Film: The eccentric art lover with an eye for genius

Peggy Guggenheim: moved in heady circles and wasunapologetically promiscuous

Peggy Guggenheim: Art Addict (cert 15, 95 mins ★★★★) is a documentary that pays entertaining tribute to a woman it argues was the “midwife” to much of the most important modern art of the last century. A grand claim perhaps, but Guggenheim, whose uncle Solomon’s foundation built the famous art museums in New York and Bilbao that share the family name, was an early backer of the likes of Jackson Pollock, Mark Rothko and Picasso. She ran influential galleries of her own in England and America, before finally settling down with her collection in Venice.

Thanks to recently unearthed interviews with Guggenheim’s biographer, we hear her story in her own words, supplemented by observations from an array of friends, associates, critics and relatives.

Art Addict proffers the idea that Guggenheim’s gift was for recognising genius quicker than the average art connoisseur. When she left Paris at the start of the Second World War, the Louvre told her that the collection she had steadily built up was not worth saving from the Nazis. She had to arrange safe passage for her paintings by herself. Towards the end of her life, Guggenheim took great delight when the Louvre welcomed her, and her by now universally recognised collection, back to France for an exhibition.

The documentary also showcases Guggenheim the complex eccentric. She refused to do anything to correct a botched nose job and owned more than 50 dogs throughout her life. She was unapologetically promiscuous, counting Max Ernst, Samuel Beckett and John Cage among her many partners. She moved in heady circles but in many ways seems to have been an unhappy, lonely woman. The film suggests that Guggenheim was only truly at ease when she was amid the artworks she loved, and those who share her love for the art of the last century will delight in this affectionate and witty portrait of a true one-off.

Where Guggenheim was obsessed with modern art, US auteur Guy Maddin is fixated on cinema of the past. His preoccupation with film history is given free rein in his latest phantasmagoric effort, The Forbidden Room (12A, 119 mins ★★) which blends tropes from classic European cinema, silent film and early talkies.
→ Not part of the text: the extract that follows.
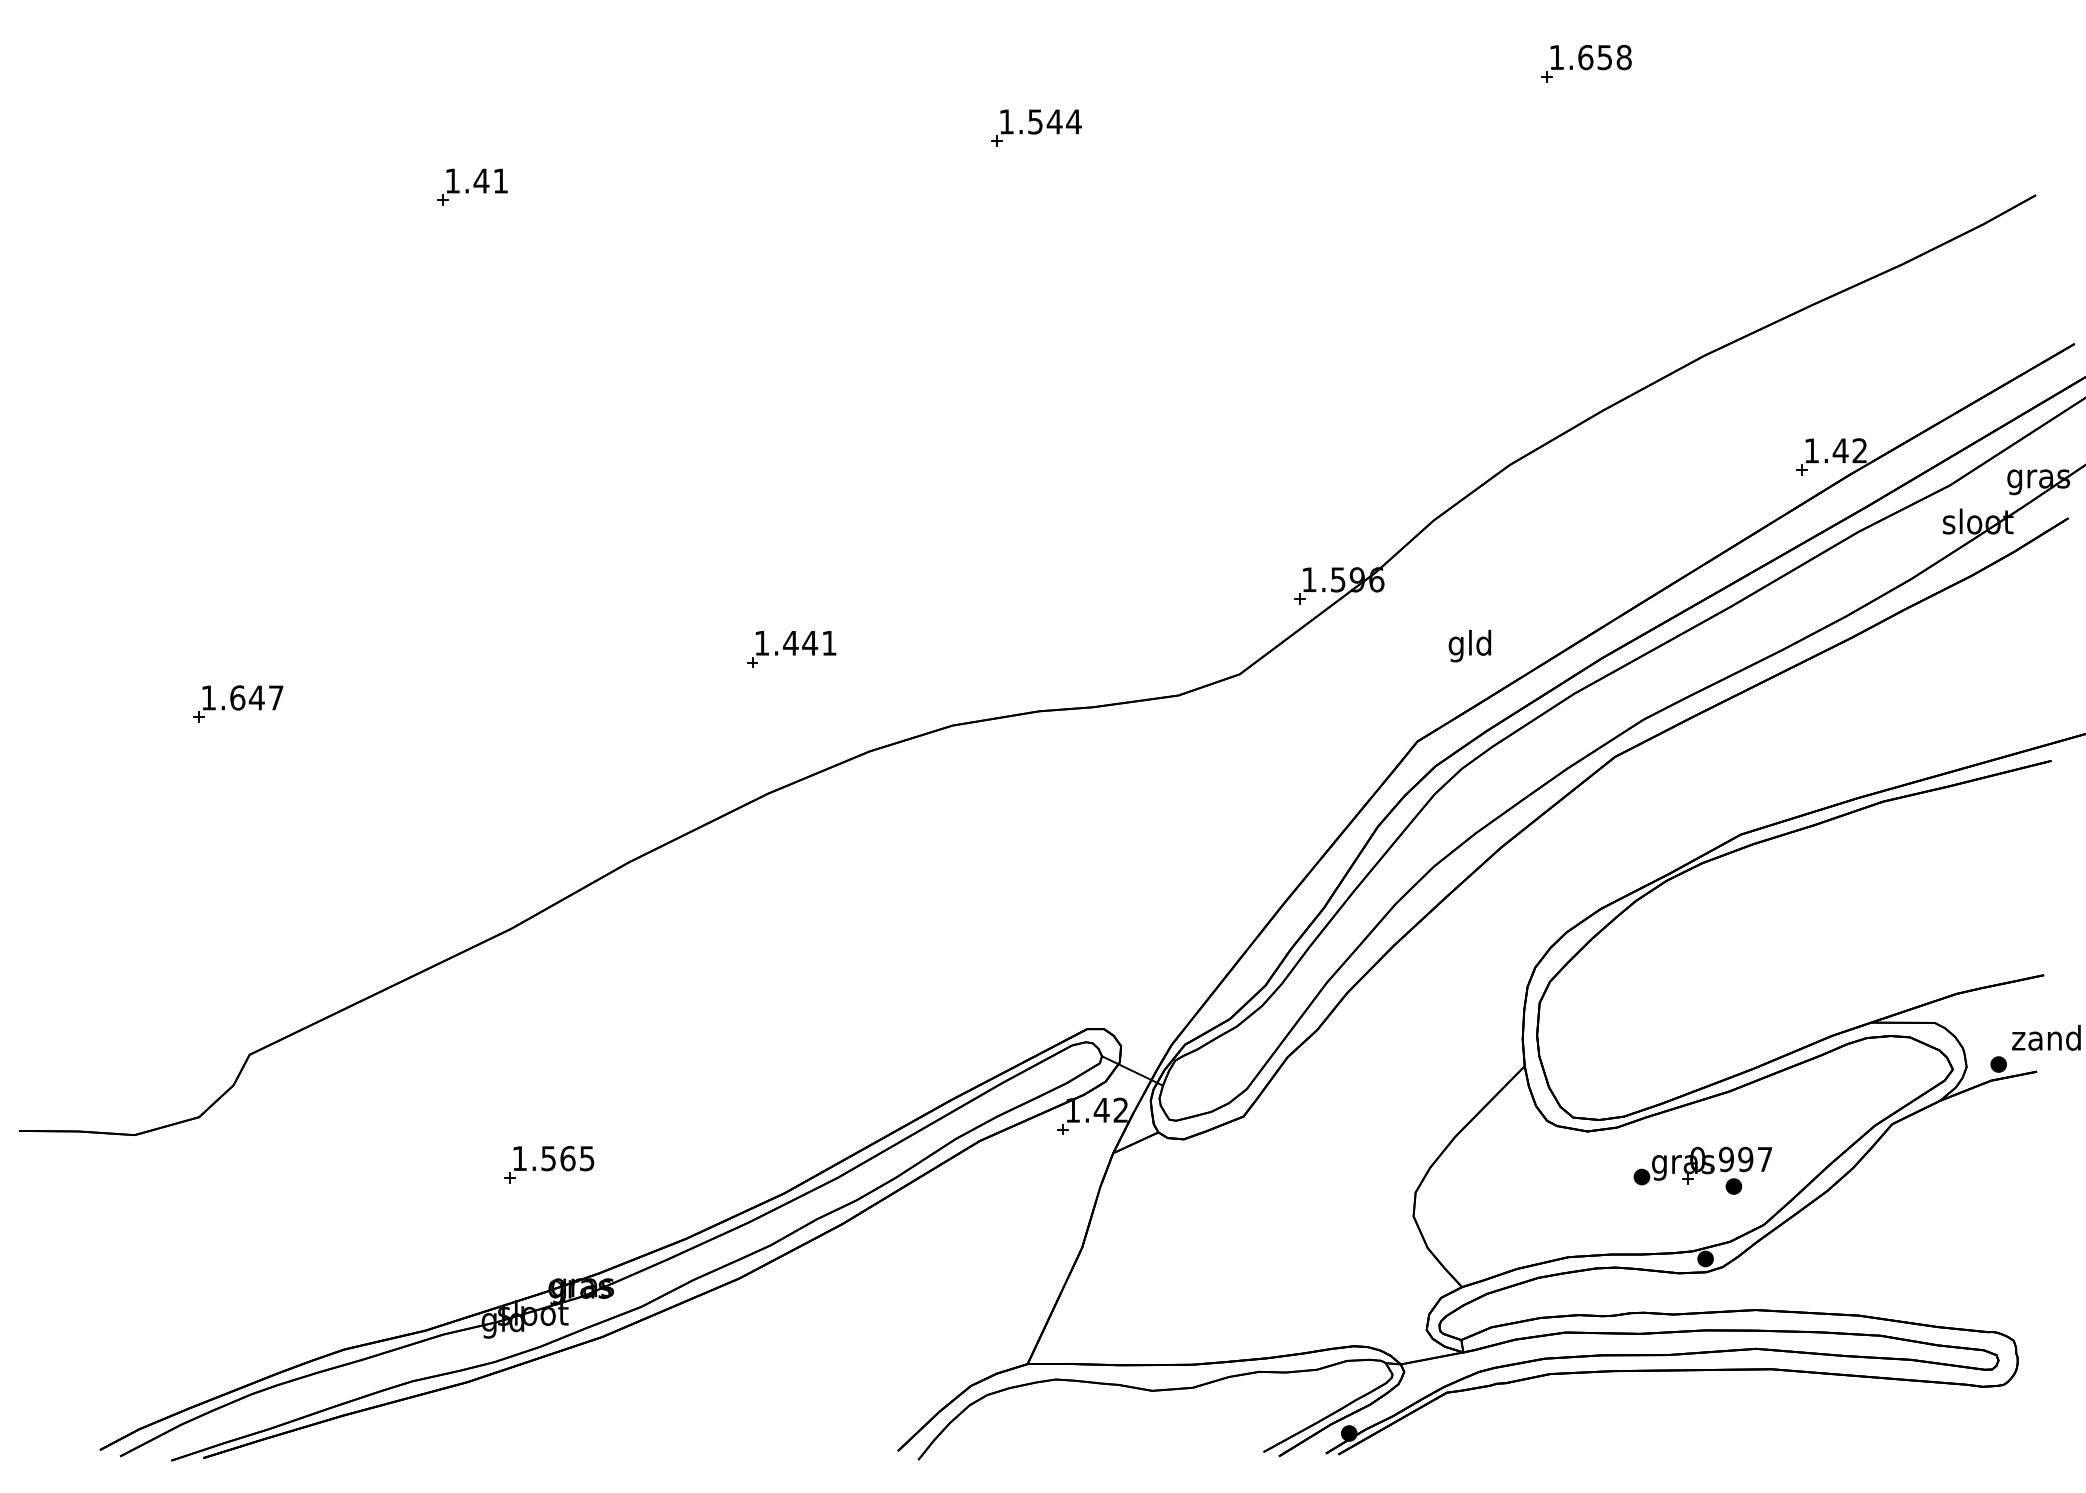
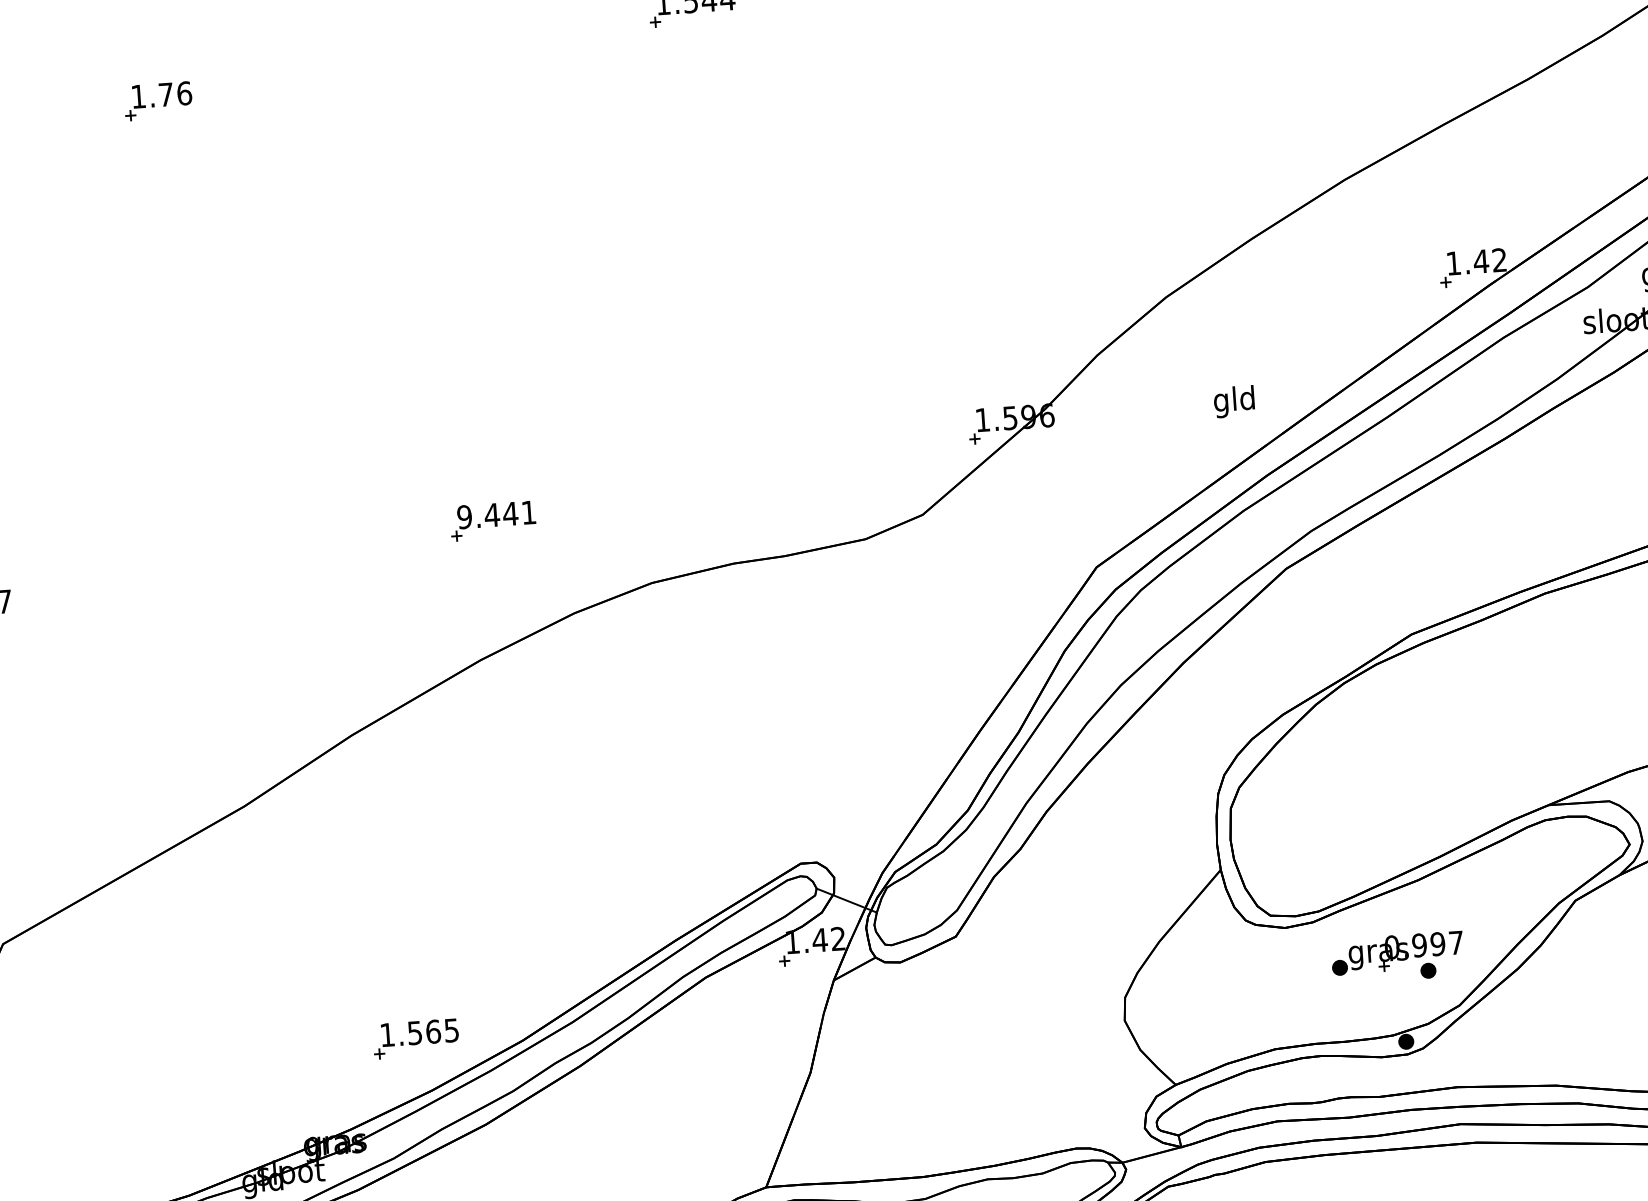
text: (490, 180) -> (174, 93), 1.41 -> 1.76
text: (761, 642) -> (464, 516), 1.441 -> 9.441
text: (1469, 646) -> (1233, 402), moved
part: (549, 1164) -> (416, 1038), moved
Encapsulating what happens is virtually impossible. This is an impressionistic collage of vaguely linked fables and flashbacks. Storylines include a lumberjack popping up on a cut-adrift submarine, a moustache taking on a life of its own and a man turning into a rotten banana. Charlotte Rampling features briefly.

The film has a nice line in throwaway humour and Maddin’s commitment to madness and minutiae is admirable. But the relentless wackiness swiftly becomes wearisome and then plain annoying.